The Trump Administration and Department of Justice are set to go after leakers far more aggressively than previous administrations. Officials are being empowered to move more aggressively to clamp down on leaks, and the main stream media may now find itself the target of legal cases. Previously, journalists and members of the media have generally been spared from prosecution when publishing classified information. If President Trump has his way, that won’t be the case any longer.
Few things have riled the Trump administration up more than leakers. During his week-and-a-half stint as Director of Communications, Anthony Scaramucci lashed out at potential leakers left and right — his outbursts likely cost him his job. But this isn’t to say that President Trump doesn’t share similar sentiments. Trump has likewise blasted leakers within his administration, and insiders hint that the issue is causing the President a lot of grief.
Now, National Intelligence Director Daniel Coats has warned would-be leakers that “if you improperly disclose classified information, we will find you, we will investigate you and we will prosecute you to the fullest extent of the law. You will not be happy with the result.”
Meanwhile, Attorney Jeff Sessions unveiled a plan to launch government-wide crackdowns. Going forward, the government is going to allocate more resources to finding and pursuing leakers. At the Justice Department, the National Security division will prioritize investigations and legal cases involving government leaks. Priority will be given to legal cases against those who pass information along to foreign governments or the media.
Meanwhile, DoJ deputy director Rod Rosenstein, as well as incoming FBI director Christopher Wray, have both been empowered to aggressively pursue investigations and actions against leakers. Sessions himself has said he “will not hesitate to bring lawful and appropriate criminal charges against those who abuse the public trust.”
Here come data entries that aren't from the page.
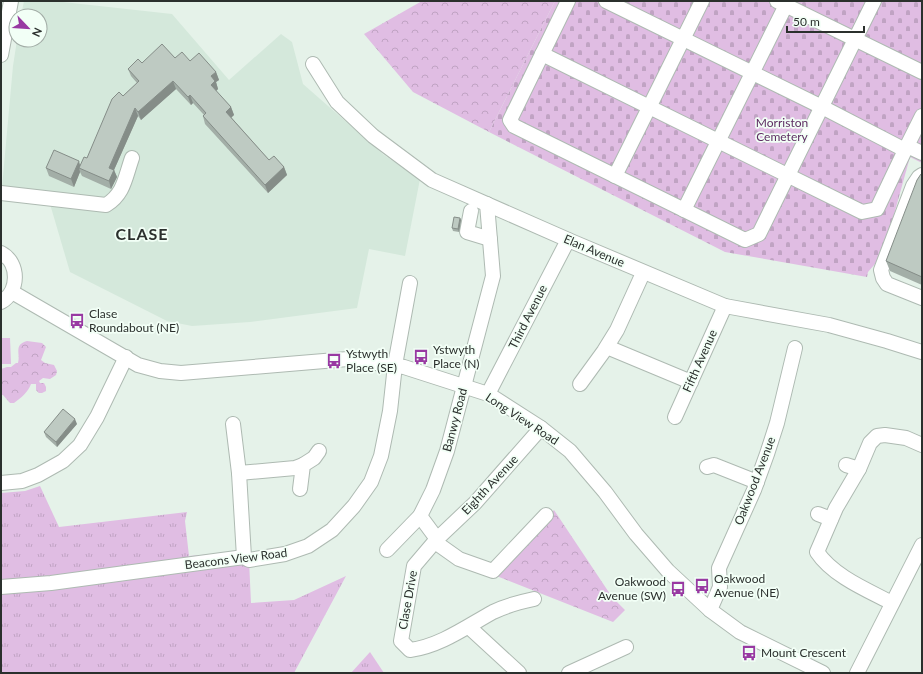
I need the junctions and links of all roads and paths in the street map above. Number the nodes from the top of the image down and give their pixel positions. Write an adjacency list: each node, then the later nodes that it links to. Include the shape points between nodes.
1 (11, 1): 10 (street)
2 (568, 1): 9 (street)
3 (606, 1): 7 (street)
4 (702, 1): 7 (street)
5 (874, 1): 8 (street)
6 (783, 2): 8 (street); 13 (street)
7 (683, 39): 13 (street); 14 (street)
8 (855, 40): 12 (street); 15 (street)
9 (542, 54): 14 (street); 23 (street, via 510,120 514,126)
10 (1, 55)
11 (313, 64): 25 (street, Elan Avenue, via 337,102 373,136 432,180)
12 (922, 72)
13 (752, 73): 15 (street); 17 (street)
14 (649, 107): 17 (street); 23 (street)
15 (822, 107): 18 (street); 21 (street)
16 (922, 116): 18 (street)
17 (718, 141): 21 (street); 26 (street)
18 (906, 148): 19 (street); 21 (street, via 877,209 862,212)
19 (922, 153)
20 (132, 158): 24 (street, via 121,190 115,199 106,205)
21 (788, 175): 26 (street, via 759,234 745,240)
22 (922, 175): 34 (street, via 913,186 882,270 887,284)
23 (615, 176): 26 (street)
24 (1, 193)
25 (487, 204): 28 (street, Banwy Road); 29 (street, Elan Avenue)
26 (684, 210)
27 (471, 211): 28 (street, via 468,232)
28 (490, 239): 44 (street, Banwy Road, via 493,276)
29 (568, 240): 31 (street, Elan Avenue); 45 (street, Third Avenue)
30 (1, 253): 33 (street, via 12,265 15,277)
31 (643, 272): 36 (street, Elan Avenue); 37 (street)
32 (410, 283): 41 (street, Beacons View Road)
33 (12, 292): 35 (street); 40 (street, Long View Road)
34 (922, 298)
35 (1, 302)
36 (724, 306): 39 (street, Elan Avenue, via 829,325); 42 (street, Fifth Avenue)
37 (607, 347): 42 (street); 43 (street)
38 (795, 348): 54 (street, Oakwood Avenue, via 777,423)
39 (922, 352)
40 (126, 358): 41 (street, Long View Road, via 138,365 181,373 348,359); 55 (street, via 80,445 63,461 38,476)
41 (395, 366): 44 (street, Long View Road); 62 (street, Beacons View Road, via 381,456 371,482 354,506 332,530 308,546 285,554 249,560)
42 (691, 382): 46 (street, Fifth Avenue)
43 (580, 384)
44 (464, 387): 45 (street, Long View Road); 58 (street, Banwy Road, via 447,451 433,490)
45 (488, 394): 48 (street, Long View Road)
46 (675, 417)
47 (233, 424): 53 (street)
48 (541, 428): 59 (street, Eighth Avenue, via 475,503); 66 (street, Long View Road, via 570,451 668,571)
49 (922, 445): 65 (street, via 906,438 885,435 877,436 870,443 853,467 850,486 828,514 817,552 831,568)
50 (319, 451): 51 (street)
51 (303, 465): 53 (street, via 294,468); 56 (street)
52 (707, 467): 54 (street, via 714,465)
53 (238, 472): 62 (street)
54 (757, 482): 66 (street, Oakwood Avenue, via 719,568 720,587)
55 (1, 483)
56 (300, 489)
57 (546, 515): 59 (street, via 493,571 459,559)
58 (420, 516): 59 (street); 61 (street, Banwy Road)
59 (436, 541): 67 (street, Clase Drive, via 414,566 401,641 410,650 421,649)
60 (922, 545): 65 (street)
61 (387, 550)
62 (244, 557): 63 (street, Beacons View Road, via 52,583)
63 (1, 587)
64 (534, 599): 67 (street, via 494,612)
65 (892, 603): 73 (street)
66 (710, 610): 69 (street, Long View Road, via 740,632)
67 (469, 627): 70 (street)
68 (626, 647): 71 (street)
69 (806, 669): 72 (street, Long View Road)
70 (519, 673)
71 (569, 673)
72 (823, 673)
73 (857, 673)

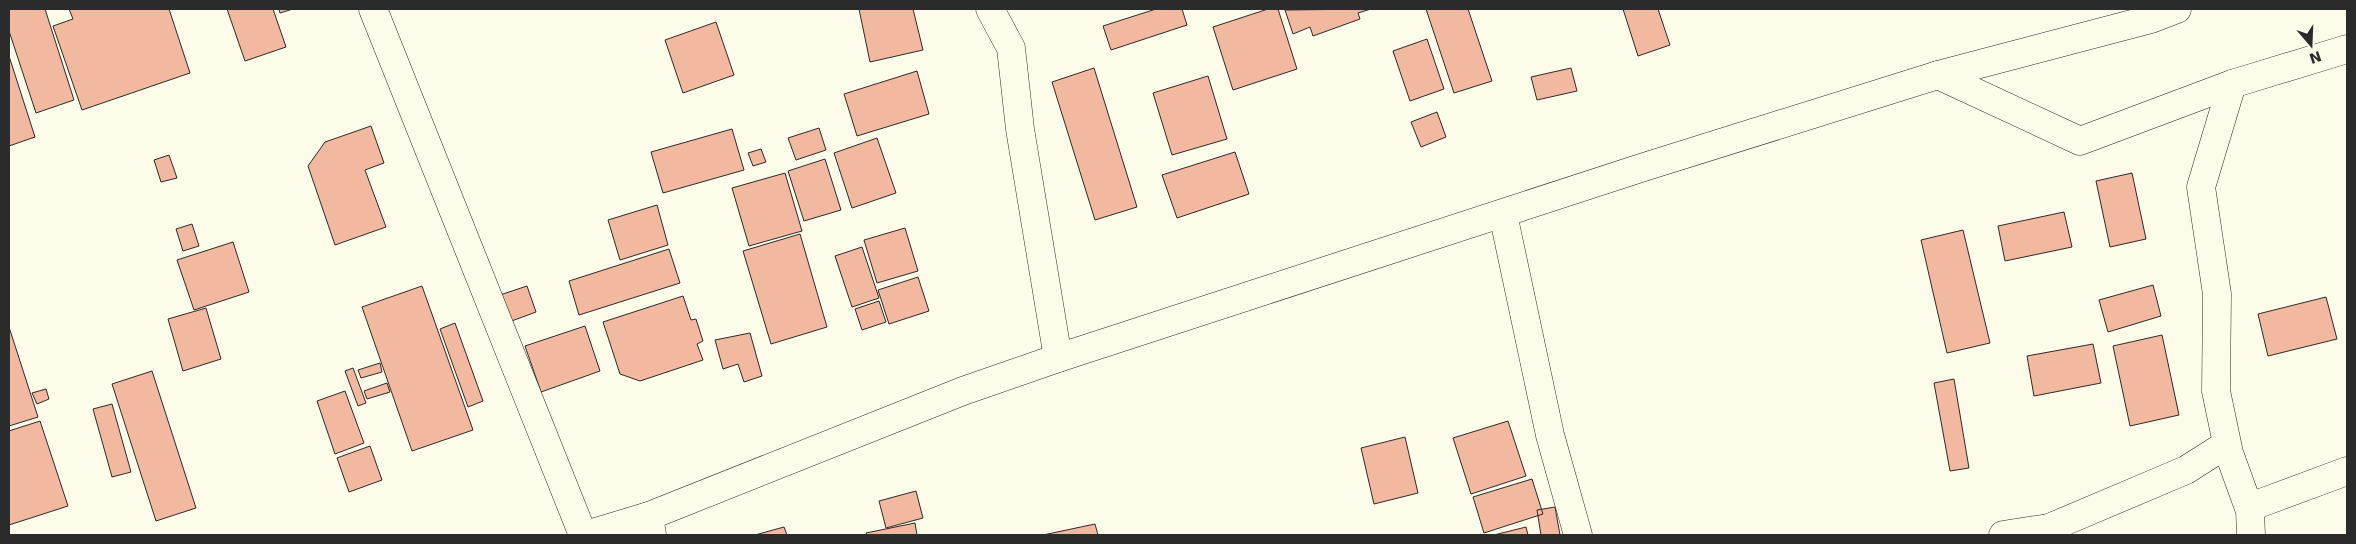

Past administrations have been plagued by leakers. Both the Bush and Obama administrations were beset by frequent leaks, but generally accepted them as a cost of doing business. The government tended to focus on “big” leaks, such as Chelsea Manning, a former army soldier who leaked a treasure trove of sensitive data to the media and public. It looks like the Trump administration is going to take a different approach.
There’s just one problem: the administration and Department of Justice may be limited by the Constitution. While President Trump has claimed that leaks constitute a “criminal act”, some protections are provided by various government regulations, as well as the Constitution’s emphasis on free speech. The media has also been shielded, quite extensively, from prosecution. It’s unclear how much action can be taken against media outlets, but the DoJ is threatening to use subpoenas against media organizations and journalists.
While persecutions regarding people who pass along classified information is quite straightforward, there are many gray areas. The Trump White House has been a hot source of gossip as the media frequently digs up and publishes gossip about the many tensions, rivalries, and on-going issues within the West Wing. Who’s having dinner with who, and who doesn’t get along with who, among many other gossip topics, have been hot news.
Trump has not taken to these leaks kindly, but it’s unclear how the administration can clamp down on such gossip. The easiest recourse is to simply fire people with “loose lips”, as legal cases may be difficult to build. The government does have numerous laws in place that prohibit leaking information, but these laws focus primarily on sensitive and classified information
It’ll be especially difficult to crack down on the media itself, even when classified information is involved, which is one of the primary targets of the Trump administration’s expanded efforts. While prosecuting leakers is somewhat straightforward, going after the media is more difficult. Very few journalists throughout U.S. history have ever been prosecuted for publishing information, even when it was classified. Under the Trump administration, this may change.